• Given information:

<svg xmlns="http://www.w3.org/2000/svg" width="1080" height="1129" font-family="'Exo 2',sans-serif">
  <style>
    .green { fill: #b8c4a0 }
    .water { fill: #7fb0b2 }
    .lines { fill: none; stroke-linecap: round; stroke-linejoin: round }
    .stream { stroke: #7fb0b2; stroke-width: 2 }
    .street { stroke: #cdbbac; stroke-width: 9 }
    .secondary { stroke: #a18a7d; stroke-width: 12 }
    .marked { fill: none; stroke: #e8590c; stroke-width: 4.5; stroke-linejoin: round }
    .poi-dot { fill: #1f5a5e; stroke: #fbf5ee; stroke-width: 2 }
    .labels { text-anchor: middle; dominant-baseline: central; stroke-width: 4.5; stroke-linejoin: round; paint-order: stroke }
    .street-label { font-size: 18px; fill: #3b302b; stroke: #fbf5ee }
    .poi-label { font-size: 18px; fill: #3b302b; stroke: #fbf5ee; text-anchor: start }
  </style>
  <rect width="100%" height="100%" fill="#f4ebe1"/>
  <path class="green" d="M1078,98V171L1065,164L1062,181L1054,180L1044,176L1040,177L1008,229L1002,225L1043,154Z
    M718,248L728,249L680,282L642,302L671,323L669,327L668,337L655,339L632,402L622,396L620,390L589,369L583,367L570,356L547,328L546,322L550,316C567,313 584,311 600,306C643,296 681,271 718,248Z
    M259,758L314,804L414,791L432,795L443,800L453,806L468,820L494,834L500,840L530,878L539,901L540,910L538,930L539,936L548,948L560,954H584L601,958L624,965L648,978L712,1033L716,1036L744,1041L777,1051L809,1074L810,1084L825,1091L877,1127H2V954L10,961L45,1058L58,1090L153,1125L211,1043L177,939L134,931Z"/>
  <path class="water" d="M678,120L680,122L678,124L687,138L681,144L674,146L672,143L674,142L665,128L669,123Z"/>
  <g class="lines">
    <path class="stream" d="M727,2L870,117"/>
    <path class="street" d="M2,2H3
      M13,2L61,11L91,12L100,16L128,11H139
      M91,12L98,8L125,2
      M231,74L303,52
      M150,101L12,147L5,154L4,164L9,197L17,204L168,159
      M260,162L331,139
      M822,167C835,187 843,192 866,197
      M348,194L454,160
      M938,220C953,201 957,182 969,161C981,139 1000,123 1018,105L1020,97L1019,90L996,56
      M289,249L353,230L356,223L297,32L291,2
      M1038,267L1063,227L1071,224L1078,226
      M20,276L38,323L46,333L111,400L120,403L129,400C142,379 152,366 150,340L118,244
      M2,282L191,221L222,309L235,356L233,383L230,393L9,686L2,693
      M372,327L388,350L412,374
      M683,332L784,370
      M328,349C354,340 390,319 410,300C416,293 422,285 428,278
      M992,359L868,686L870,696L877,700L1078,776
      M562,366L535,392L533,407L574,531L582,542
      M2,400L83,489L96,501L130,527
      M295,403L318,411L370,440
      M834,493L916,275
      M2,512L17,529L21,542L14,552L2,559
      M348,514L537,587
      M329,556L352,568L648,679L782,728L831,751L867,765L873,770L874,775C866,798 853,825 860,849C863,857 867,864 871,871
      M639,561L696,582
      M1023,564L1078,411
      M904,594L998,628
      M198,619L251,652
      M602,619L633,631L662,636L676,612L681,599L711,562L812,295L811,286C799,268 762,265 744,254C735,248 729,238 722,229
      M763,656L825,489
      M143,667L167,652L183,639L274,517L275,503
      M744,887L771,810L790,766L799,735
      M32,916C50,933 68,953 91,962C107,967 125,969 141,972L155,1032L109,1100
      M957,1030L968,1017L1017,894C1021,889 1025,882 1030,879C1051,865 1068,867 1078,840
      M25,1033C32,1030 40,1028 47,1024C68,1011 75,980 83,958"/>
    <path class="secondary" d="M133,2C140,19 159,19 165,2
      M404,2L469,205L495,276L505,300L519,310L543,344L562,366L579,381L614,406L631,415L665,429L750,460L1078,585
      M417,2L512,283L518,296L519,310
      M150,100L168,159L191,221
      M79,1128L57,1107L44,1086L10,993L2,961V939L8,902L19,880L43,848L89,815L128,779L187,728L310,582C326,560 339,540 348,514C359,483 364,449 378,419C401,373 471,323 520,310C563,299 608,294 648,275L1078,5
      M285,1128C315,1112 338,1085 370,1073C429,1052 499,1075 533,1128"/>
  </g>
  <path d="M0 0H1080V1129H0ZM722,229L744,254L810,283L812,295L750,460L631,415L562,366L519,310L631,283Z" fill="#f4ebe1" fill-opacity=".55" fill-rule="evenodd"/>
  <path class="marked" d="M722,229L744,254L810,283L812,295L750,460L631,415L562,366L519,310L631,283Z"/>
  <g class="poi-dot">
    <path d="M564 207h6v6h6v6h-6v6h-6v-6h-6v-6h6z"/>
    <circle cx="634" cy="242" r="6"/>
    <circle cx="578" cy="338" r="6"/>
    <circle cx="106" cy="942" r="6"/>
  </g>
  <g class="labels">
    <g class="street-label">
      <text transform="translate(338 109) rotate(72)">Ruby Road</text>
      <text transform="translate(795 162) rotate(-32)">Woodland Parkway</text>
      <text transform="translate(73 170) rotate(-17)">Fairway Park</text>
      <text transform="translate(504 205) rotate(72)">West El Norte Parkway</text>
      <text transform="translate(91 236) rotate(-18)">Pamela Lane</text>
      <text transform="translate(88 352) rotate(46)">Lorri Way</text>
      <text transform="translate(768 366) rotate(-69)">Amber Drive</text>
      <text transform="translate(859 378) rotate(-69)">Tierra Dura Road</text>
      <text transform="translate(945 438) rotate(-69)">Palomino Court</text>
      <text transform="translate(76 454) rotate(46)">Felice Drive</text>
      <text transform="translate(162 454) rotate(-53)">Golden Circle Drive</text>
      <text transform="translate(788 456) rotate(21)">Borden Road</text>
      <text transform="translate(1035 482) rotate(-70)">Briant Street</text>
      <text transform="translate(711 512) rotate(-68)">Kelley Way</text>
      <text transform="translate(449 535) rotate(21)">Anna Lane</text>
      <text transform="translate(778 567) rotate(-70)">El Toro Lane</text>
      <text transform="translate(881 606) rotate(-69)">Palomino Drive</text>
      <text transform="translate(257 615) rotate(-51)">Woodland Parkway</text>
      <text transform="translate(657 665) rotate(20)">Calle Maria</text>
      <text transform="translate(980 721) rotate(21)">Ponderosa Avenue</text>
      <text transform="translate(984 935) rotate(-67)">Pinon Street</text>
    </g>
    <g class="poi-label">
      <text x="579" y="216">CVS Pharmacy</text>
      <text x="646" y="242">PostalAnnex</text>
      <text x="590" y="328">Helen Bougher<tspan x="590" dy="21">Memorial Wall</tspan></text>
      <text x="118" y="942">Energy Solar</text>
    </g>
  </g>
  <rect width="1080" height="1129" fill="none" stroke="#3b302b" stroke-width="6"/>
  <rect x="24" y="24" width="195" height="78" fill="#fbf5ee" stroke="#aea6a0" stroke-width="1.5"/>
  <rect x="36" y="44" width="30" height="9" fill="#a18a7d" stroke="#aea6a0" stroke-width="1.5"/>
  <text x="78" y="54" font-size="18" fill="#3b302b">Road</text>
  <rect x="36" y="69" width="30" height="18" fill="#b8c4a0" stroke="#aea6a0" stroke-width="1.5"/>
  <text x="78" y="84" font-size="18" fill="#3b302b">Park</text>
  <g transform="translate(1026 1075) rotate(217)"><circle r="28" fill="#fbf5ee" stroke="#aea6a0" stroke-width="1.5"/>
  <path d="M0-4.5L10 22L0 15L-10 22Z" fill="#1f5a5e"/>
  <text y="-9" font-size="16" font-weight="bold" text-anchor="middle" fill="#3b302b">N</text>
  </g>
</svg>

• Instructions to follow:
Word for word, copy every entry.

• Result:
<svg xmlns="http://www.w3.org/2000/svg" width="1080" height="1129" font-family="'Exo 2',sans-serif">
  <style>
    .green { fill: #b8c4a0 }
    .water { fill: #7fb0b2 }
    .lines { fill: none; stroke-linecap: round; stroke-linejoin: round }
    .stream { stroke: #7fb0b2; stroke-width: 2 }
    .street { stroke: #cdbbac; stroke-width: 9 }
    .secondary { stroke: #a18a7d; stroke-width: 12 }
    .marked { fill: none; stroke: #e8590c; stroke-width: 4.5; stroke-linejoin: round }
    .poi-dot { fill: #1f5a5e; stroke: #fbf5ee; stroke-width: 2 }
    .labels { text-anchor: middle; dominant-baseline: central; stroke-width: 4.5; stroke-linejoin: round; paint-order: stroke }
    .street-label { font-size: 18px; fill: #3b302b; stroke: #fbf5ee }
    .poi-label { font-size: 18px; fill: #3b302b; stroke: #fbf5ee; text-anchor: start }
  </style>
  <rect width="100%" height="100%" fill="#f4ebe1"/>
  <path class="green" d="M1078,98V171L1065,164L1062,181L1054,180L1044,176L1040,177L1008,229L1002,225L1043,154Z
    M718,248L728,249L680,282L642,302L671,323L669,327L668,337L655,339L632,402L622,396L620,390L589,369L583,367L570,356L547,328L546,322L550,316C567,313 584,311 600,306C643,296 681,271 718,248Z
    M259,758L314,804L414,791L432,795L443,800L453,806L468,820L494,834L500,840L530,878L539,901L540,910L538,930L539,936L548,948L560,954H584L601,958L624,965L648,978L712,1033L716,1036L744,1041L777,1051L809,1074L810,1084L825,1091L877,1127H2V954L10,961L45,1058L58,1090L153,1125L211,1043L177,939L134,931Z"/>
  <path class="water" d="M678,120L680,122L678,124L687,138L681,144L674,146L672,143L674,142L665,128L669,123Z"/>
  <g class="lines">
    <path class="stream" d="M727,2L870,117"/>
    <path class="street" d="M2,2H3
      M13,2L61,11L91,12L100,16L128,11H139
      M91,12L98,8L125,2
      M231,74L303,52
      M150,101L12,147L5,154L4,164L9,197L17,204L168,159
      M260,162L331,139
      M822,167C835,187 843,192 866,197
      M348,194L454,160
      M938,220C953,201 957,182 969,161C981,139 1000,123 1018,105L1020,97L1019,90L996,56
      M289,249L353,230L356,223L297,32L291,2
      M1038,267L1063,227L1071,224L1078,226
      M20,276L38,323L46,333L111,400L120,403L129,400C142,379 152,366 150,340L118,244
      M2,282L191,221L222,309L235,356L233,383L230,393L9,686L2,693
      M372,327L388,350L412,374
      M683,332L784,370
      M328,349C354,340 390,319 410,300C416,293 422,285 428,278
      M992,359L868,686L870,696L877,700L1078,776
      M562,366L535,392L533,407L574,531L582,542
      M2,400L83,489L96,501L130,527
      M295,403L318,411L370,440
      M834,493L916,275
      M2,512L17,529L21,542L14,552L2,559
      M348,514L537,587
      M329,556L352,568L648,679L782,728L831,751L867,765L873,770L874,775C866,798 853,825 860,849C863,857 867,864 871,871
      M639,561L696,582
      M1023,564L1078,411
      M904,594L998,628
      M198,619L251,652
      M602,619L633,631L662,636L676,612L681,599L711,562L812,295L811,286C799,268 762,265 744,254C735,248 729,238 722,229
      M763,656L825,489
      M143,667L167,652L183,639L274,517L275,503
      M744,887L771,810L790,766L799,735
      M32,916C50,933 68,953 91,962C107,967 125,969 141,972L155,1032L109,1100
      M957,1030L968,1017L1017,894C1021,889 1025,882 1030,879C1051,865 1068,867 1078,840
      M25,1033C32,1030 40,1028 47,1024C68,1011 75,980 83,958"/>
    <path class="secondary" d="M133,2C140,19 159,19 165,2
      M404,2L469,205L495,276L505,300L519,310L543,344L562,366L579,381L614,406L631,415L665,429L750,460L1078,585
      M417,2L512,283L518,296L519,310
      M150,100L168,159L191,221
      M79,1128L57,1107L44,1086L10,993L2,961V939L8,902L19,880L43,848L89,815L128,779L187,728L310,582C326,560 339,540 348,514C359,483 364,449 378,419C401,373 471,323 520,310C563,299 608,294 648,275L1078,5
      M285,1128C315,1112 338,1085 370,1073C429,1052 499,1075 533,1128"/>
  </g>
  <path d="M0 0H1080V1129H0ZM722,229L744,254L810,283L812,295L750,460L631,415L562,366L519,310L631,283Z" fill="#f4ebe1" fill-opacity=".55" fill-rule="evenodd"/>
  <path class="marked" d="M722,229L744,254L810,283L812,295L750,460L631,415L562,366L519,310L631,283Z"/>
  <g class="poi-dot">
    <path d="M564 207h6v6h6v6h-6v6h-6v-6h-6v-6h6z"/>
    <circle cx="634" cy="242" r="6"/>
    <circle cx="578" cy="338" r="6"/>
    <circle cx="106" cy="942" r="6"/>
  </g>
  <g class="labels">
    <g class="street-label">
      <text transform="translate(338 109) rotate(72)">Ruby Road</text>
      <text transform="translate(795 162) rotate(-32)">Woodland Parkway</text>
      <text transform="translate(73 170) rotate(-17)">Fairway Park</text>
      <text transform="translate(504 205) rotate(72)">West El Norte Parkway</text>
      <text transform="translate(91 236) rotate(-18)">Pamela Lane</text>
      <text transform="translate(88 352) rotate(46)">Lorri Way</text>
      <text transform="translate(768 366) rotate(-69)">Amber Drive</text>
      <text transform="translate(859 378) rotate(-69)">Tierra Dura Road</text>
      <text transform="translate(945 438) rotate(-69)">Palomino Court</text>
      <text transform="translate(76 454) rotate(46)">Felice Drive</text>
      <text transform="translate(162 454) rotate(-53)">Golden Circle Drive</text>
      <text transform="translate(788 456) rotate(21)">Borden Road</text>
      <text transform="translate(1035 482) rotate(-70)">Briant Street</text>
      <text transform="translate(711 512) rotate(-68)">Kelley Way</text>
      <text transform="translate(449 535) rotate(21)">Anna Lane</text>
      <text transform="translate(778 567) rotate(-70)">El Toro Lane</text>
      <text transform="translate(881 606) rotate(-69)">Palomino Drive</text>
      <text transform="translate(257 615) rotate(-51)">Woodland Parkway</text>
      <text transform="translate(657 665) rotate(20)">Calle Maria</text>
      <text transform="translate(980 721) rotate(21)">Ponderosa Avenue</text>
      <text transform="translate(984 935) rotate(-67)">Pinon Street</text>
    </g>
    <g class="poi-label">
      <text x="579" y="216">CVS Pharmacy</text>
      <text x="646" y="242">PostalAnnex</text>
      <text x="590" y="328">Helen Bougher<tspan x="590" dy="21">Memorial Wall</tspan></text>
      <text x="118" y="942">Energy Solar</text>
    </g>
  </g>
  <rect width="1080" height="1129" fill="none" stroke="#3b302b" stroke-width="6"/>
  <rect x="24" y="24" width="195" height="78" fill="#fbf5ee" stroke="#aea6a0" stroke-width="1.5"/>
  <rect x="36" y="44" width="30" height="9" fill="#a18a7d" stroke="#aea6a0" stroke-width="1.5"/>
  <text x="78" y="54" font-size="18" fill="#3b302b">Road</text>
  <rect x="36" y="69" width="30" height="18" fill="#b8c4a0" stroke="#aea6a0" stroke-width="1.5"/>
  <text x="78" y="84" font-size="18" fill="#3b302b">Park</text>
  <g transform="translate(1026 1075) rotate(217)"><circle r="28" fill="#fbf5ee" stroke="#aea6a0" stroke-width="1.5"/>
  <path d="M0-4.5L10 22L0 15L-10 22Z" fill="#1f5a5e"/>
  <text y="-9" font-size="16" font-weight="bold" text-anchor="middle" fill="#3b302b">N</text>
  </g>
</svg>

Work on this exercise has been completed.